═══ Excerpted data ═══
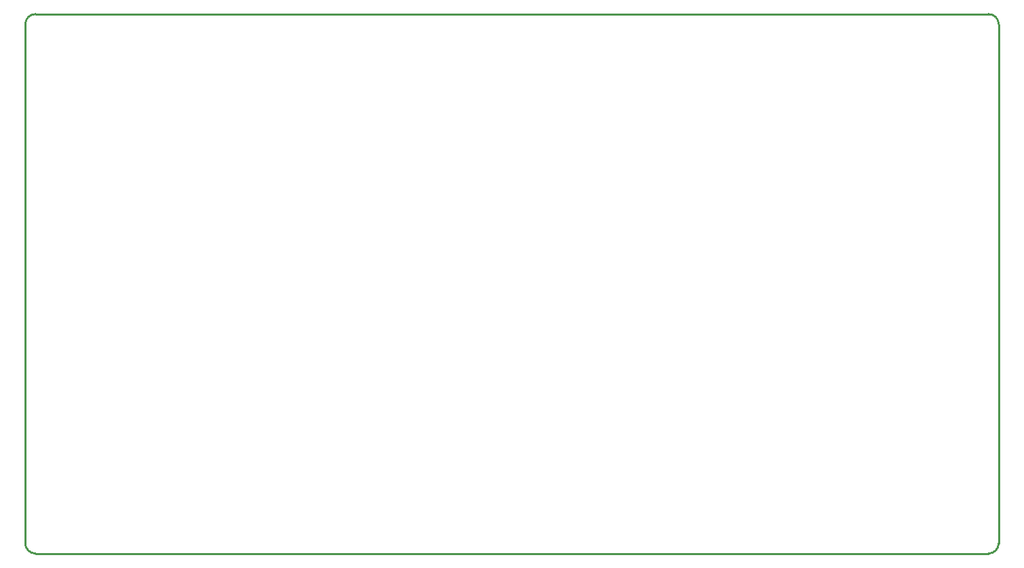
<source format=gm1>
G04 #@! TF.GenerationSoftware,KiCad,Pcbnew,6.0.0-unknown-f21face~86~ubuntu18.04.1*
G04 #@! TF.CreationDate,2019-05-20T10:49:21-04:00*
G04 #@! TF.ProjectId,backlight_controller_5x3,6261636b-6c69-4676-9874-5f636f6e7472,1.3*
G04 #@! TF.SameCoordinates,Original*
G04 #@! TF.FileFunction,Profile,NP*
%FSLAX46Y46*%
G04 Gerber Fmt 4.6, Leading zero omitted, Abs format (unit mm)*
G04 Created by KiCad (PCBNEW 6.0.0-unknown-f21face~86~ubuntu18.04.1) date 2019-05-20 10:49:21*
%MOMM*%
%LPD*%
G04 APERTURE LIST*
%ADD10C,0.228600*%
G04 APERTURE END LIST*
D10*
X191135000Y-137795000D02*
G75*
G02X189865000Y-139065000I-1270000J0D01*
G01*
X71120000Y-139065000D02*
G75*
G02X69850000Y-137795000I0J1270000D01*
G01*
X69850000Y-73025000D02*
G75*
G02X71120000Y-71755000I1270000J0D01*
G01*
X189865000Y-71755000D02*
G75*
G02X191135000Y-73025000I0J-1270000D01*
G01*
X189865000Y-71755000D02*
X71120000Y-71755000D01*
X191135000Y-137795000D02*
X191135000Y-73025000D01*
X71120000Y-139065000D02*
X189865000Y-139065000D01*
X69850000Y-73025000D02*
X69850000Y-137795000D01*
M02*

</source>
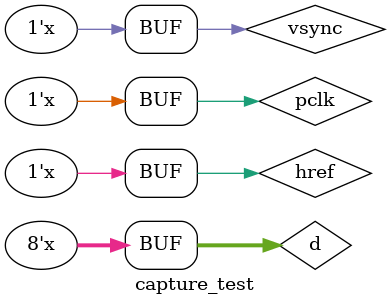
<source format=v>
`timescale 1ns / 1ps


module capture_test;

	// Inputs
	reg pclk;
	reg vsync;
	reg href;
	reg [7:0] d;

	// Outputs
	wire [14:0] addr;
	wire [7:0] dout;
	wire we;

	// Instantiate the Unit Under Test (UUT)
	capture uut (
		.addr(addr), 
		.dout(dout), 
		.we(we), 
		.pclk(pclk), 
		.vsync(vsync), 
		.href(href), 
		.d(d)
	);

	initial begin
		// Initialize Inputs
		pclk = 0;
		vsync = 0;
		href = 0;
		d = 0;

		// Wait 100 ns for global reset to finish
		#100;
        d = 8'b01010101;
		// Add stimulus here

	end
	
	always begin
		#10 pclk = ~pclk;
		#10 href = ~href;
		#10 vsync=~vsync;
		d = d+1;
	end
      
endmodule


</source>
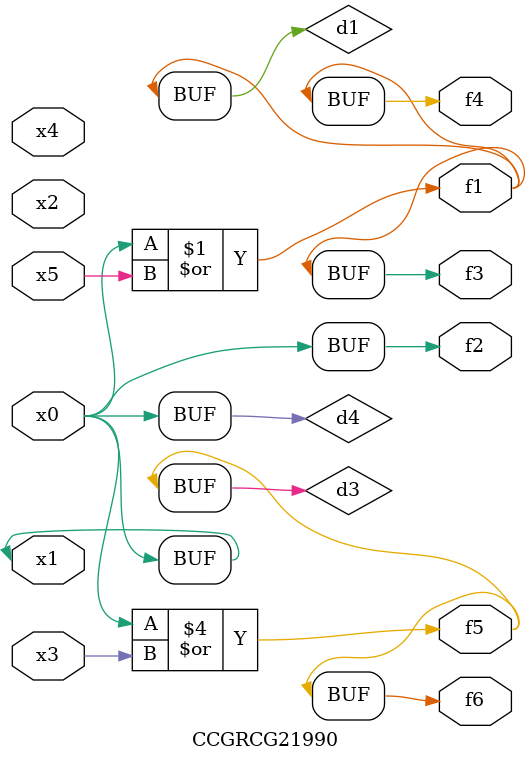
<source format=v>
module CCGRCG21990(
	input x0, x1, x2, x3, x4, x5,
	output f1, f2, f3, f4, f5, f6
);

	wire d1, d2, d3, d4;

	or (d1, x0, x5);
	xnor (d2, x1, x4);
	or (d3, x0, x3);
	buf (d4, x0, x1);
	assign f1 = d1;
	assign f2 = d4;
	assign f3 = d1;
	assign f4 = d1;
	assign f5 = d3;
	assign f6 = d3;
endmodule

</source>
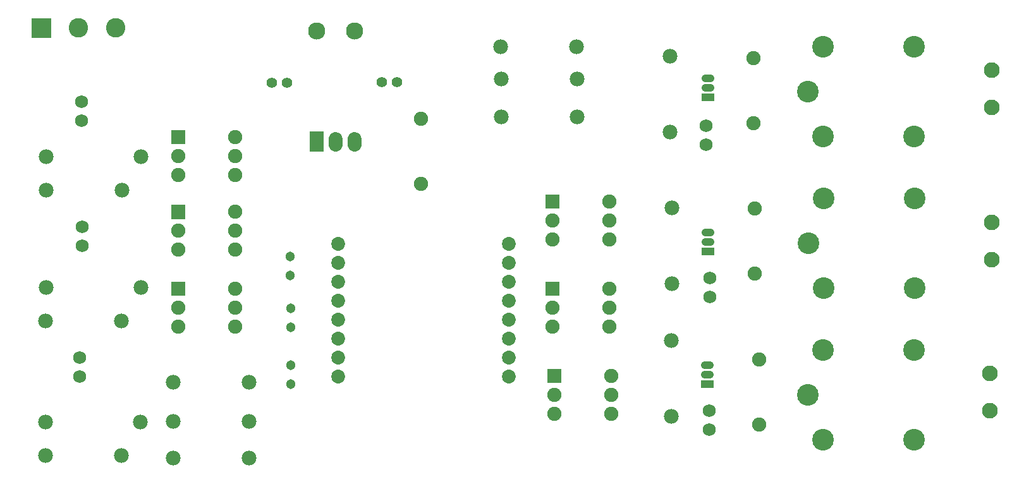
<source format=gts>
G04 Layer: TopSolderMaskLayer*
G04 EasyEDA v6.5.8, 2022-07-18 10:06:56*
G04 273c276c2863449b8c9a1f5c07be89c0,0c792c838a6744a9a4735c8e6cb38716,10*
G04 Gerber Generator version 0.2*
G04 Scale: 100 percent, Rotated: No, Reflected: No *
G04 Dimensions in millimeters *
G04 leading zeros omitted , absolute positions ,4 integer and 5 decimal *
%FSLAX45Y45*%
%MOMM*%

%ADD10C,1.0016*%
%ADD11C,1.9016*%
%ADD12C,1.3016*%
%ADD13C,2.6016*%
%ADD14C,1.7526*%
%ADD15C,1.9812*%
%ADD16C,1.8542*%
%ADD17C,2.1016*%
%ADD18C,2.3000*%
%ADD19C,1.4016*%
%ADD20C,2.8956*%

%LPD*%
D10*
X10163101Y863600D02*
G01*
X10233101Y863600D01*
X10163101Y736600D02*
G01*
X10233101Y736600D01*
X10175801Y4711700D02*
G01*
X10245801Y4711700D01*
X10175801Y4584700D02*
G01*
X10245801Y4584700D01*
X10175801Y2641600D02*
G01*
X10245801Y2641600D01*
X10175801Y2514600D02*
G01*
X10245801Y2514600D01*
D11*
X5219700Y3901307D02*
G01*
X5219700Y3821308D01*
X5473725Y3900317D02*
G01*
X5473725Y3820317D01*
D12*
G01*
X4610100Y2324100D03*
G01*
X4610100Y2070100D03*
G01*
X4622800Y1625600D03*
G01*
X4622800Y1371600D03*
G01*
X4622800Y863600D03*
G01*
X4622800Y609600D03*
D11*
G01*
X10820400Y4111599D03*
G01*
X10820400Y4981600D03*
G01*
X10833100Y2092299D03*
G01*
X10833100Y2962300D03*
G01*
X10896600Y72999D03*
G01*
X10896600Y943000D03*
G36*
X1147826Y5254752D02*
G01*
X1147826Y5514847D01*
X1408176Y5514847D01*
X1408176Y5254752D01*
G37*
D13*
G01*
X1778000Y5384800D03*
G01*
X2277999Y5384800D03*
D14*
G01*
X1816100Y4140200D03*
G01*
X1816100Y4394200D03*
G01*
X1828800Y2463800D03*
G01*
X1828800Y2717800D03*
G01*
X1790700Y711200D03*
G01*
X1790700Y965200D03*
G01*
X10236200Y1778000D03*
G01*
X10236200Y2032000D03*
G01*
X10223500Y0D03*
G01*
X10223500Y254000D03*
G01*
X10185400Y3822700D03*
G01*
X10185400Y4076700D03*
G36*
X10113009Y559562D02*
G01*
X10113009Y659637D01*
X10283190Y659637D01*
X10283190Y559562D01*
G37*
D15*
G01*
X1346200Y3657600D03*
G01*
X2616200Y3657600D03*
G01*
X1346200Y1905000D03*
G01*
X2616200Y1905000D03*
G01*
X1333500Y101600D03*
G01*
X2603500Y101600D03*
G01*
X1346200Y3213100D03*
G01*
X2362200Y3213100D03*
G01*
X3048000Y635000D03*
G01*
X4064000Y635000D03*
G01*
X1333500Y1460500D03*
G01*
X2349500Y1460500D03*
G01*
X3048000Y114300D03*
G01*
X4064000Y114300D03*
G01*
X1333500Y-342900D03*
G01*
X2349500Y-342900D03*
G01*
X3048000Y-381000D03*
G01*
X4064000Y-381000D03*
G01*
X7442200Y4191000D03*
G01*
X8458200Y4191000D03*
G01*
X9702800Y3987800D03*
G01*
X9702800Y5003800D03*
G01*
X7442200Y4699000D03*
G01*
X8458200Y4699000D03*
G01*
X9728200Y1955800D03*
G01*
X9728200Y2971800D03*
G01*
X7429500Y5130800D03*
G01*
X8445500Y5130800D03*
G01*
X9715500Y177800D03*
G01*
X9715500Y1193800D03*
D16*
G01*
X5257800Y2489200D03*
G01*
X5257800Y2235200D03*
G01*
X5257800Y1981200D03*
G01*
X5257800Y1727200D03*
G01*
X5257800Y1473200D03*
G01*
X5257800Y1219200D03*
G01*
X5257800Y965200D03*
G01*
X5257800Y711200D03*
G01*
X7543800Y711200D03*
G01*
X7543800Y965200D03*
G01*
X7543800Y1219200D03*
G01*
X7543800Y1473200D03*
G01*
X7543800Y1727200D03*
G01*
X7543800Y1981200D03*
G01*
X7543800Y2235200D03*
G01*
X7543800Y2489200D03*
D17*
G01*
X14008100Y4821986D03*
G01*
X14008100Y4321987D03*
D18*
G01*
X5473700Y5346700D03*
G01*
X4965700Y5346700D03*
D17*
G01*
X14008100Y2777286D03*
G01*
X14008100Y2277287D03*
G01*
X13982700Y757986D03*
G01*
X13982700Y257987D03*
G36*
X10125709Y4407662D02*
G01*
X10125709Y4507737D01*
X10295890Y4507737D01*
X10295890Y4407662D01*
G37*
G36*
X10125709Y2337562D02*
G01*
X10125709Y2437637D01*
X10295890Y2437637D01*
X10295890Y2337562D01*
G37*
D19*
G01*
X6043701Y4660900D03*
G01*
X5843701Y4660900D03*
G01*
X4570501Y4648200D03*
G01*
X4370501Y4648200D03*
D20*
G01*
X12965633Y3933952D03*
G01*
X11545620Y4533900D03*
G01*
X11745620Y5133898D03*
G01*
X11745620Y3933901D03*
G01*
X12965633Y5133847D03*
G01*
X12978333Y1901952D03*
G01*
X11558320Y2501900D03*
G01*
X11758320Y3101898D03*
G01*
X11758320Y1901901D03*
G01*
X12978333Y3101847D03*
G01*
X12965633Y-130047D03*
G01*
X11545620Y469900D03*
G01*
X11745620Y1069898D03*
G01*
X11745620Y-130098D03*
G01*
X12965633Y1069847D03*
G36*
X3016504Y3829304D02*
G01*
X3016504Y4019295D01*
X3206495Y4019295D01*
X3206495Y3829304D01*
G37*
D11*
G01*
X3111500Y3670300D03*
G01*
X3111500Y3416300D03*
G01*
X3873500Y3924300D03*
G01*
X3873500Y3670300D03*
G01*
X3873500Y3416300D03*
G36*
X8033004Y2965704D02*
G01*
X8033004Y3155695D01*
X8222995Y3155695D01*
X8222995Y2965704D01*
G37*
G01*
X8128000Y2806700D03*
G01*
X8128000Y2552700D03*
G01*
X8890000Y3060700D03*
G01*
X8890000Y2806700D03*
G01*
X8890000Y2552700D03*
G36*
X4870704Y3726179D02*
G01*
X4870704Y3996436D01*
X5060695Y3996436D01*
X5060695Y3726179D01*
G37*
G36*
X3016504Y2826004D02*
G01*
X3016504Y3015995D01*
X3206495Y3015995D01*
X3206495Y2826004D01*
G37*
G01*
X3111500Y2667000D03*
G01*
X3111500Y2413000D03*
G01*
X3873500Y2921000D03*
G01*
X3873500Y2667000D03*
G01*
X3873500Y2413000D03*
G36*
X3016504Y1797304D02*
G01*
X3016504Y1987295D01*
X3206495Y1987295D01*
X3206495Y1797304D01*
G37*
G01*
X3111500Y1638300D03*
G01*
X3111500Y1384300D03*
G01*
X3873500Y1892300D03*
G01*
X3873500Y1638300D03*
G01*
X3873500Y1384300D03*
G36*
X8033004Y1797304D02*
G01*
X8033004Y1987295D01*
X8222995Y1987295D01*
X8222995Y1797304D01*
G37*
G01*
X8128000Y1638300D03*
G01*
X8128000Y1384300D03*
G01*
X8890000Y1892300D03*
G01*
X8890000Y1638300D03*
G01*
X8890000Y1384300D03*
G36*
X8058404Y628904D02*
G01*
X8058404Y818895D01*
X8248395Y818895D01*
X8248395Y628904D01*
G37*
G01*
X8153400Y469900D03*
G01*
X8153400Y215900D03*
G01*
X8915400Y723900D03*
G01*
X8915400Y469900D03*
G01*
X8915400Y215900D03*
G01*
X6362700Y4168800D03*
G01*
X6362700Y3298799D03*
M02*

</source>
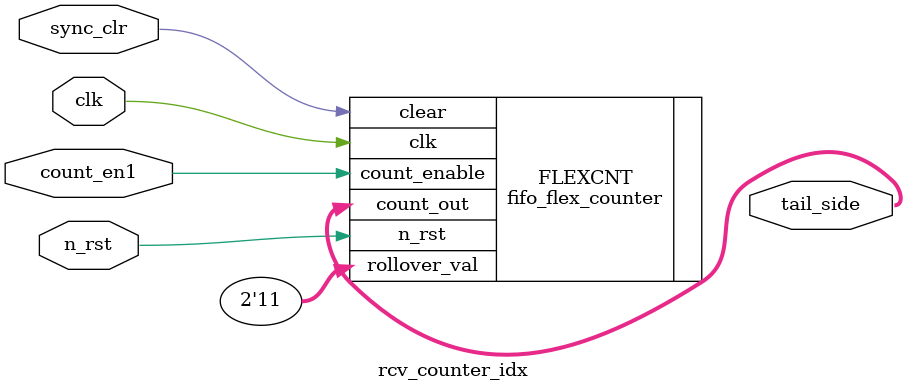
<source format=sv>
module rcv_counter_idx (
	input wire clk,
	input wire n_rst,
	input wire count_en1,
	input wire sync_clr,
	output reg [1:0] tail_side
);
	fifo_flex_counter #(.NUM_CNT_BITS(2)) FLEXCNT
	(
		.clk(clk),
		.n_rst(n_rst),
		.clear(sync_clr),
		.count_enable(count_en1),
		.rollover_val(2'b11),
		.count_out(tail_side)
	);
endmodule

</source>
═══
▶ [Problem to solve]: Please find, in the entries above, every line where "omitted" occurs, and copy it.

▶ [Result]:
G04 Gerber Fmt 4.6, Leading zero omitted, Abs format (unit mm)*
G04 leading zeros omitted , absolute positions ,4 integer and 5 decimal *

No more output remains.